Dataset entries:
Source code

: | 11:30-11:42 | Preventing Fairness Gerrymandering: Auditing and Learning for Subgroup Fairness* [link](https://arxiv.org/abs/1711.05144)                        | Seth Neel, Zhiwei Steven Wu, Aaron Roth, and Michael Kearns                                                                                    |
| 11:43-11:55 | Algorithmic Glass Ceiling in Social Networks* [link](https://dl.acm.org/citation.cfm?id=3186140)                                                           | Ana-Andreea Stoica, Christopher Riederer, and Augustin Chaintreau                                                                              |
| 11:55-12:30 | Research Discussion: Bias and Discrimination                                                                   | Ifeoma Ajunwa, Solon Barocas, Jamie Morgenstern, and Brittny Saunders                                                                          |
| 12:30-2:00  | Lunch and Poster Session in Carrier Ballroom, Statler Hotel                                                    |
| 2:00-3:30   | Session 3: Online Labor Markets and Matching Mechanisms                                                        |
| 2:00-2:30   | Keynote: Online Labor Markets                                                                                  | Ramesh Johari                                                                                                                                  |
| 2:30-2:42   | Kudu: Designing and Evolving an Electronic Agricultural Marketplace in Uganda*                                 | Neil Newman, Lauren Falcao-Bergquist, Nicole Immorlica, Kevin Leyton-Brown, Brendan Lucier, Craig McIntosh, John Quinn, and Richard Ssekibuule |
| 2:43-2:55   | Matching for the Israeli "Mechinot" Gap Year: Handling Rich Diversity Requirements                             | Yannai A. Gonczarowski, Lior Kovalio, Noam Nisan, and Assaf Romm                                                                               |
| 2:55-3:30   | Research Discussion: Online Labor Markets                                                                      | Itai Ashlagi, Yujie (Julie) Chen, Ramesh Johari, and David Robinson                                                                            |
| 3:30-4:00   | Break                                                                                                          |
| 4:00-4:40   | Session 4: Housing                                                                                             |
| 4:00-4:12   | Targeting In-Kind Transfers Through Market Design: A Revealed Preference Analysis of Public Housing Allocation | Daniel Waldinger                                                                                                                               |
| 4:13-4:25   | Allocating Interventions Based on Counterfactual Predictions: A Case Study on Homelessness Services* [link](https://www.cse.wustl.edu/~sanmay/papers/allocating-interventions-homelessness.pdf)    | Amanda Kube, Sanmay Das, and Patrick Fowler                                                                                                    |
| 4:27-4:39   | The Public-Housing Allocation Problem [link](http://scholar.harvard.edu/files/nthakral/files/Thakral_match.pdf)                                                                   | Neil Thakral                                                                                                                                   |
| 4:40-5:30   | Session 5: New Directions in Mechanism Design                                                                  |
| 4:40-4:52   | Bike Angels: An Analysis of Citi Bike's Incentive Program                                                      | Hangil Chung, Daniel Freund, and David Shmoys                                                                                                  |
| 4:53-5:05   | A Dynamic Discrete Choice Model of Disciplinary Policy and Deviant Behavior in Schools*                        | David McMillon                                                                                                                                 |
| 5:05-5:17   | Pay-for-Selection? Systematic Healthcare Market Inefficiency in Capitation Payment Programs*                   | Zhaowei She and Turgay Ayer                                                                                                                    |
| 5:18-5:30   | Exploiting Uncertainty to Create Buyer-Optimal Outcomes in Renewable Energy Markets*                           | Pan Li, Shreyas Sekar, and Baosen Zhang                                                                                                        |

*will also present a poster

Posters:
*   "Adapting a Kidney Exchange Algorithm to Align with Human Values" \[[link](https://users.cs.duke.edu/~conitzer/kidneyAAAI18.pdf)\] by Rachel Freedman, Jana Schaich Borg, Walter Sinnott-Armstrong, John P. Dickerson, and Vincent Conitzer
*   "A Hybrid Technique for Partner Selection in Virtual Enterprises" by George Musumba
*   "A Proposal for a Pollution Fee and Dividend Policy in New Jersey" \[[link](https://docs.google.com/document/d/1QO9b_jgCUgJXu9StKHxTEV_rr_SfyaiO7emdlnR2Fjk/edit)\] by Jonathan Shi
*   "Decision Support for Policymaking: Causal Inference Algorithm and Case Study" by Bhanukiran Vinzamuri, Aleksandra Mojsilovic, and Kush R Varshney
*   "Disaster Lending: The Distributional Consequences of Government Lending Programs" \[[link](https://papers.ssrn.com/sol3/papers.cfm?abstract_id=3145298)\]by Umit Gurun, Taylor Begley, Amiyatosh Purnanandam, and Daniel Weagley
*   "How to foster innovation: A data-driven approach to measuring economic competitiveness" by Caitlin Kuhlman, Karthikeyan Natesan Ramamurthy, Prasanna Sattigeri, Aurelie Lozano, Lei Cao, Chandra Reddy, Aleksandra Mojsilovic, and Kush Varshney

> [HOW TO COMPLETE THIS TASK]
Copy the data verbatim, starting with the line that contains "11:30-11:42 | Preventing" and ending after the line that contains "11:55-12:30 | Research".

> [SOLUTION]
: | 11:30-11:42 | Preventing Fairness Gerrymandering: Auditing and Learning for Subgroup Fairness* [link](https://arxiv.org/abs/1711.05144)                        | Seth Neel, Zhiwei Steven Wu, Aaron Roth, and Michael Kearns                                                                                    |
| 11:43-11:55 | Algorithmic Glass Ceiling in Social Networks* [link](https://dl.acm.org/citation.cfm?id=3186140)                                                           | Ana-Andreea Stoica, Christopher Riederer, and Augustin Chaintreau                                                                              |
| 11:55-12:30 | Research Discussion: Bias and Discrimination                                                                   | Ifeoma Ajunwa, Solon Barocas, Jamie Morgenstern, and Brittny Saunders                                                                          |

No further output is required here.